• [RECORD SET]
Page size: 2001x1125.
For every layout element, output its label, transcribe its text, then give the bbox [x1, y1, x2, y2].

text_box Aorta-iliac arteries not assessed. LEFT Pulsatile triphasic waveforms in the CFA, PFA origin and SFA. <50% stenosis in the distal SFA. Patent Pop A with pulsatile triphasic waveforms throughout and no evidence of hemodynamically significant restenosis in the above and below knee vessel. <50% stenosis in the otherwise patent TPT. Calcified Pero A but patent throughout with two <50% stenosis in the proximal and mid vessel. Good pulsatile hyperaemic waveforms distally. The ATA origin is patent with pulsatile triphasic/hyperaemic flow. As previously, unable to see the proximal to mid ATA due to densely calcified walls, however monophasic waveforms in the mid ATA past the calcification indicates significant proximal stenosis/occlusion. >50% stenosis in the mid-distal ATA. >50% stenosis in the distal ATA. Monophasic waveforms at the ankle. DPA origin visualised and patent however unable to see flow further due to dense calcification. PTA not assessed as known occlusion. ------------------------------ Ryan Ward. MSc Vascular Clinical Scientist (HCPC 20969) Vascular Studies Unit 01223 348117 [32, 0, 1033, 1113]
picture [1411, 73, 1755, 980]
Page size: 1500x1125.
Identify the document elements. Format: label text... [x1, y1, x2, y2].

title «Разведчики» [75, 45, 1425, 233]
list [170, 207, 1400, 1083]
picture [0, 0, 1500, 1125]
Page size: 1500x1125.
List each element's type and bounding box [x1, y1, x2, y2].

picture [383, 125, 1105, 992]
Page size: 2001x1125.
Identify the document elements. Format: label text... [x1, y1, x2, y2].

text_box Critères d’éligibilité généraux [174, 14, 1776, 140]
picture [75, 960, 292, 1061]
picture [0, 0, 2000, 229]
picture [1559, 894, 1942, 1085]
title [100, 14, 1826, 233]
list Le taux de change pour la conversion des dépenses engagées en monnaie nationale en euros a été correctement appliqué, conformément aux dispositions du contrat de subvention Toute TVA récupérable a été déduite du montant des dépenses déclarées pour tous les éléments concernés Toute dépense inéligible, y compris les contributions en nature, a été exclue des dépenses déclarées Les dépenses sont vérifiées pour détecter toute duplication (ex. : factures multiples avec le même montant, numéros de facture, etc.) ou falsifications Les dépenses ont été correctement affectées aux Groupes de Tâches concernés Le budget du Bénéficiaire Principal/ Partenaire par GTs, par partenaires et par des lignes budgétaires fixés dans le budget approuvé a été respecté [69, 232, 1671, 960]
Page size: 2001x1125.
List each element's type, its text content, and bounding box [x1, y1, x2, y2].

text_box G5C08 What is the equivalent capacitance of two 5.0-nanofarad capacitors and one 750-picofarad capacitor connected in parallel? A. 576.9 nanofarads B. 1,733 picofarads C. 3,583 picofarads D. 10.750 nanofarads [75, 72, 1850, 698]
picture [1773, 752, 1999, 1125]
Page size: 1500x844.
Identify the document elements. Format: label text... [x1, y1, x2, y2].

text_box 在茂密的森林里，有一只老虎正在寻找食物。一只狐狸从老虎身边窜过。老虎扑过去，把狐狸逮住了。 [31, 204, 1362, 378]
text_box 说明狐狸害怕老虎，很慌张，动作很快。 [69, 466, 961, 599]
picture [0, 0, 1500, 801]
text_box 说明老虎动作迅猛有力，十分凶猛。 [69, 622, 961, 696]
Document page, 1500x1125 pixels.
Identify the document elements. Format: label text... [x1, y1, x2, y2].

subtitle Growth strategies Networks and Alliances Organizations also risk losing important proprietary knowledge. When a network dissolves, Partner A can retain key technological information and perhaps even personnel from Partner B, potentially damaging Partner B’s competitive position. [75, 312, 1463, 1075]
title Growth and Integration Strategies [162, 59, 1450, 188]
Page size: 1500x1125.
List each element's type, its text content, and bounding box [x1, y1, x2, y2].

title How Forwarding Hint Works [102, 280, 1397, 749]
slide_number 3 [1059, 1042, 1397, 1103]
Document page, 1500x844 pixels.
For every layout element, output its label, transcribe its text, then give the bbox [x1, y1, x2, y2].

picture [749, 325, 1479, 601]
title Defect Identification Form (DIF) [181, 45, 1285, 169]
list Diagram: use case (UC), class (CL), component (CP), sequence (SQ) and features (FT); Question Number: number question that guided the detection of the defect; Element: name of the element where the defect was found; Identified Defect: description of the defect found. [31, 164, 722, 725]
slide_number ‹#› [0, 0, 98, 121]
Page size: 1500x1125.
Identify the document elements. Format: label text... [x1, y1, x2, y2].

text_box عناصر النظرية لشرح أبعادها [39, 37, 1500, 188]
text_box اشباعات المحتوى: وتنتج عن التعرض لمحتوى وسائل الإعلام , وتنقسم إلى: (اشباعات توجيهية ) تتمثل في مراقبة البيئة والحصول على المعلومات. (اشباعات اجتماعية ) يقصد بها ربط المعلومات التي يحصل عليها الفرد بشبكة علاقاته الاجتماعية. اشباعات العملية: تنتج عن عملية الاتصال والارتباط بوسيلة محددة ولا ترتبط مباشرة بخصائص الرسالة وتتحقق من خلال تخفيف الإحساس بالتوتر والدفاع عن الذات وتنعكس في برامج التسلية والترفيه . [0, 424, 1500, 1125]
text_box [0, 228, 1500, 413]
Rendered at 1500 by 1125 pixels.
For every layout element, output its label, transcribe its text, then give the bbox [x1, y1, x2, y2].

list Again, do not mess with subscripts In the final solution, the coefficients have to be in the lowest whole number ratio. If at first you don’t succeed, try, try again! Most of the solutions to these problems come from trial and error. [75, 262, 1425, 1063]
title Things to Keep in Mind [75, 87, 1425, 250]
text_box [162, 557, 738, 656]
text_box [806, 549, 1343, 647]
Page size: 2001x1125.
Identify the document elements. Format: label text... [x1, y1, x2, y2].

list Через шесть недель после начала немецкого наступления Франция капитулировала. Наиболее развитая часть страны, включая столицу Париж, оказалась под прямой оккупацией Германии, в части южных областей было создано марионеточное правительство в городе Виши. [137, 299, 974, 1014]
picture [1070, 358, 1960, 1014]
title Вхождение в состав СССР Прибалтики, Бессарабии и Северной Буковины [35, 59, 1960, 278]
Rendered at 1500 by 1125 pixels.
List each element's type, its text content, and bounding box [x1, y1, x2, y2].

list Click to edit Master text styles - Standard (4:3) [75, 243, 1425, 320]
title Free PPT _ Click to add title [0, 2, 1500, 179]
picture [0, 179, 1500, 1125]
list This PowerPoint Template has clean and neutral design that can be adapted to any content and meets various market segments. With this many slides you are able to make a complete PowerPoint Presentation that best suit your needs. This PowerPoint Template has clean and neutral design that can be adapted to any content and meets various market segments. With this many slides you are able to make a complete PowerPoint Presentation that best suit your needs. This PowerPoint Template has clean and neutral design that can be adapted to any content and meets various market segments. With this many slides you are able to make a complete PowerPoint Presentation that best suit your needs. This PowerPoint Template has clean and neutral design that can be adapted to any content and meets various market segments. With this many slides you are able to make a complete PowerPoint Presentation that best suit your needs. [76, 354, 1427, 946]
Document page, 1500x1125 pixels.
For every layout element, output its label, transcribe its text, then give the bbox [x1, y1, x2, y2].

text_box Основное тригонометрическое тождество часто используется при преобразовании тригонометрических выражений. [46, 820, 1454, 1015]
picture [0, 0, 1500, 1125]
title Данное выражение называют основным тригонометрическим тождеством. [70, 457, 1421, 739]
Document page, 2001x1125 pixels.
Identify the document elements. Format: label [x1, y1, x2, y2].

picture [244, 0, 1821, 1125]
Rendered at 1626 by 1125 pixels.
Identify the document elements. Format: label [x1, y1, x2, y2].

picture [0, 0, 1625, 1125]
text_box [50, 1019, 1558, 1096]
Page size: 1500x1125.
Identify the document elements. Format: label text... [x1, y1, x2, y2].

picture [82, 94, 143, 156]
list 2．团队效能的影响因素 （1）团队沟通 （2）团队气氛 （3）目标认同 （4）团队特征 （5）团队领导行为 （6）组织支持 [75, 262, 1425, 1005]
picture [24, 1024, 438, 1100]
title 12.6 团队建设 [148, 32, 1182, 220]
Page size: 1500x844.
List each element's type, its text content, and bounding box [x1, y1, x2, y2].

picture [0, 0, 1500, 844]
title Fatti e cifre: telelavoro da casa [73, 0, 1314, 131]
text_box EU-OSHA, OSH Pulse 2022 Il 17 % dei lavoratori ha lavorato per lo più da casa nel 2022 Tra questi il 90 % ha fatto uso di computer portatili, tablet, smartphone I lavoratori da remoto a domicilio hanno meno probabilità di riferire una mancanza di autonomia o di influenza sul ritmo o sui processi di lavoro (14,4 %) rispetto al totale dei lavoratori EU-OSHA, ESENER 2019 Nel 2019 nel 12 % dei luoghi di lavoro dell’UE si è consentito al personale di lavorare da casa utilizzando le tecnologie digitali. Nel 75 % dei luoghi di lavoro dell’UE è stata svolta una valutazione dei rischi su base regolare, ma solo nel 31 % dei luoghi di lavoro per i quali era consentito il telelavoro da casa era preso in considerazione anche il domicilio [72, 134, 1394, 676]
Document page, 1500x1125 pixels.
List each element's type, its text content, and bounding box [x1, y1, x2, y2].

• [PROBLEM TO WORK ON] In the entries above, take the line containing "Rendered at 1626 by 1125 pixels." and each later line through the last, and repeat them exactly. Output nothing else.

• [EXERCISE SOLUTION]
Rendered at 1626 by 1125 pixels.
Identify the document elements. Format: label [x1, y1, x2, y2].

picture [0, 0, 1625, 1125]
text_box [50, 1019, 1558, 1096]
Page size: 1500x1125.
Identify the document elements. Format: label text... [x1, y1, x2, y2].

picture [82, 94, 143, 156]
list 2．团队效能的影响因素 （1）团队沟通 （2）团队气氛 （3）目标认同 （4）团队特征 （5）团队领导行为 （6）组织支持 [75, 262, 1425, 1005]
picture [24, 1024, 438, 1100]
title 12.6 团队建设 [148, 32, 1182, 220]
Page size: 1500x844.
List each element's type, its text content, and bounding box [x1, y1, x2, y2].

picture [0, 0, 1500, 844]
title Fatti e cifre: telelavoro da casa [73, 0, 1314, 131]
text_box EU-OSHA, OSH Pulse 2022 Il 17 % dei lavoratori ha lavorato per lo più da casa nel 2022 Tra questi il 90 % ha fatto uso di computer portatili, tablet, smartphone I lavoratori da remoto a domicilio hanno meno probabilità di riferire una mancanza di autonomia o di influenza sul ritmo o sui processi di lavoro (14,4 %) rispetto al totale dei lavoratori EU-OSHA, ESENER 2019 Nel 2019 nel 12 % dei luoghi di lavoro dell’UE si è consentito al personale di lavorare da casa utilizzando le tecnologie digitali. Nel 75 % dei luoghi di lavoro dell’UE è stata svolta una valutazione dei rischi su base regolare, ma solo nel 31 % dei luoghi di lavoro per i quali era consentito il telelavoro da casa era preso in considerazione anche il domicilio [72, 134, 1394, 676]
Document page, 1500x1125 pixels.
List each element's type, its text content, and bounding box [x1, y1, x2, y2].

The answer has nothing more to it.